START Task inputs

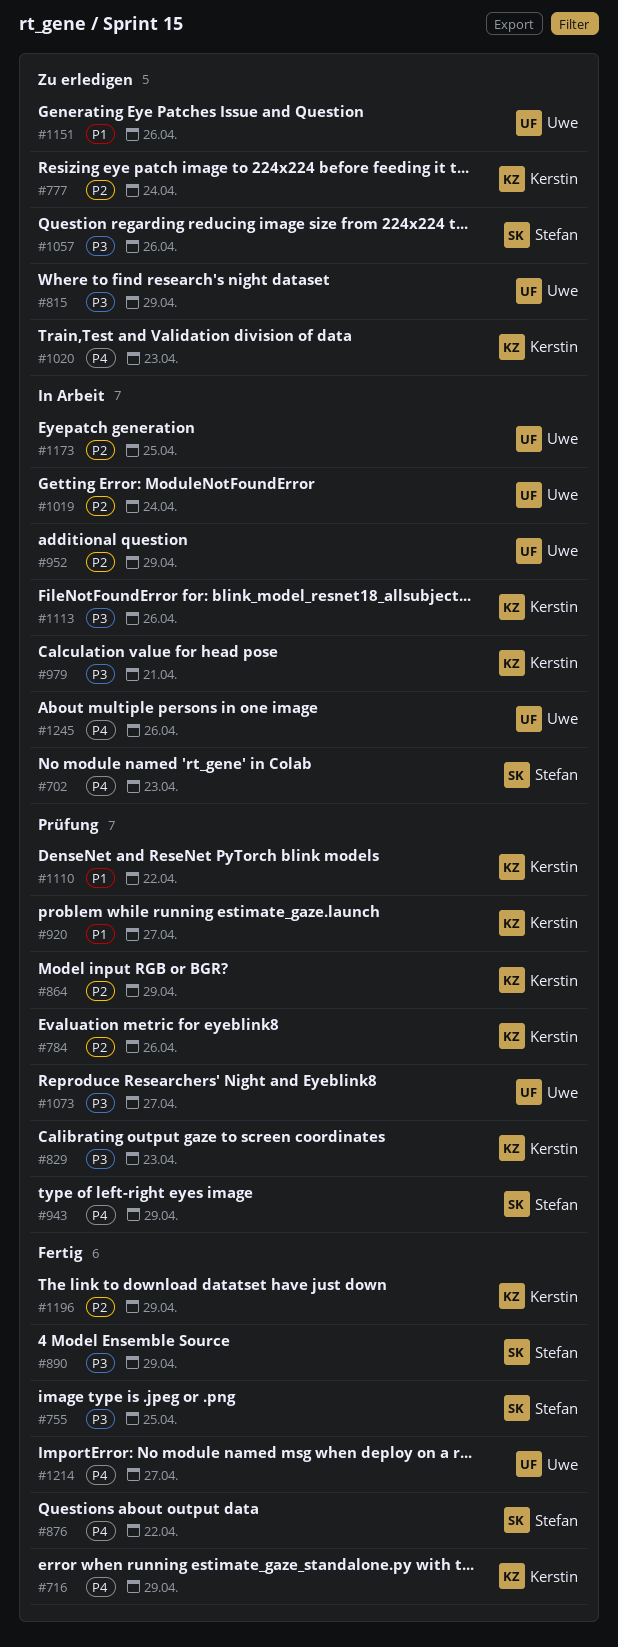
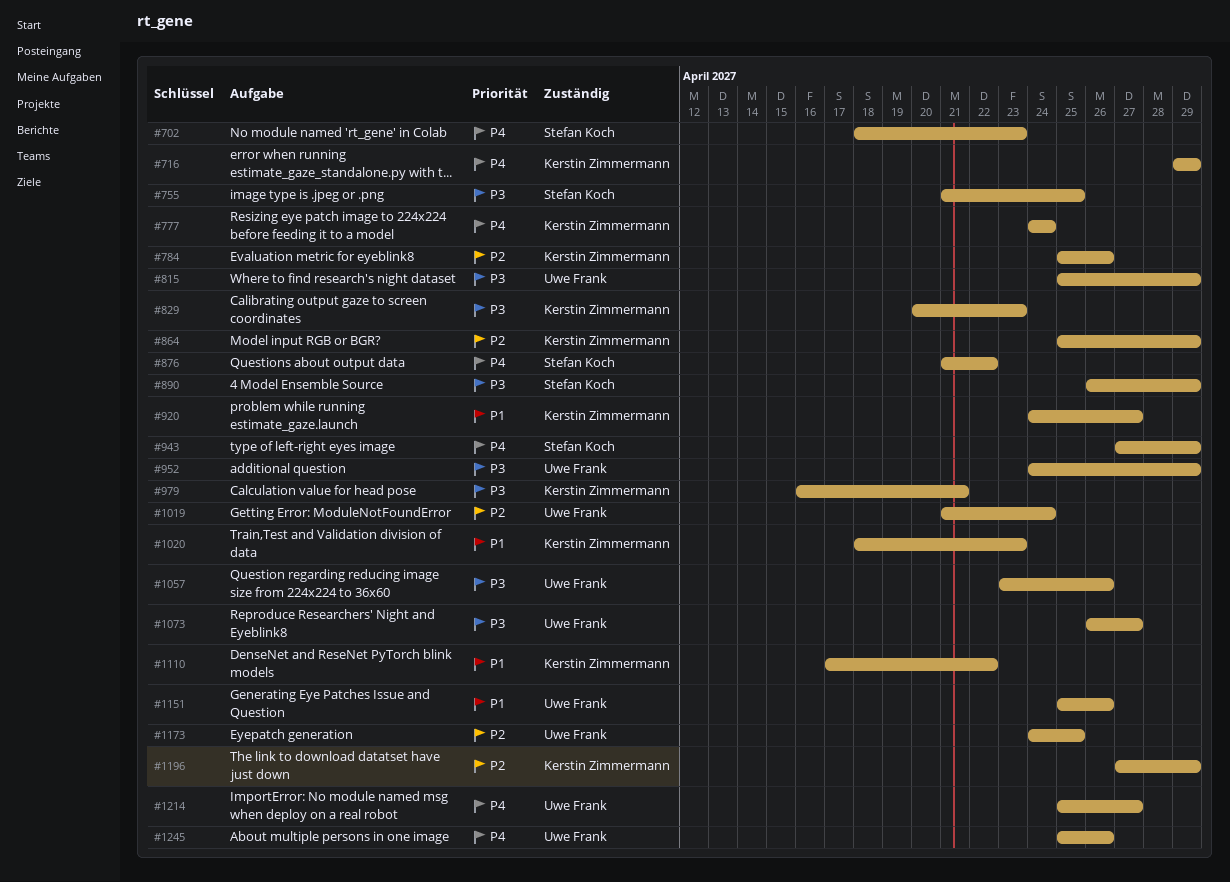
#777, priority: P2 -> P4
#952, priority: P2 -> P3
#1020, priority: P4 -> P1
#1057, owner: Stefan Koch -> Uwe Frank
#1113: present -> none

END Task inputs

• Problem to work on: Transcribe the line that contains "#1057, owner: Stefan Koch -> Uwe Frank" exactly, then each line after it through the end of the material. Nothing else belongs in the output.

• Problem solution:
#1057, owner: Stefan Koch -> Uwe Frank
#1113: present -> none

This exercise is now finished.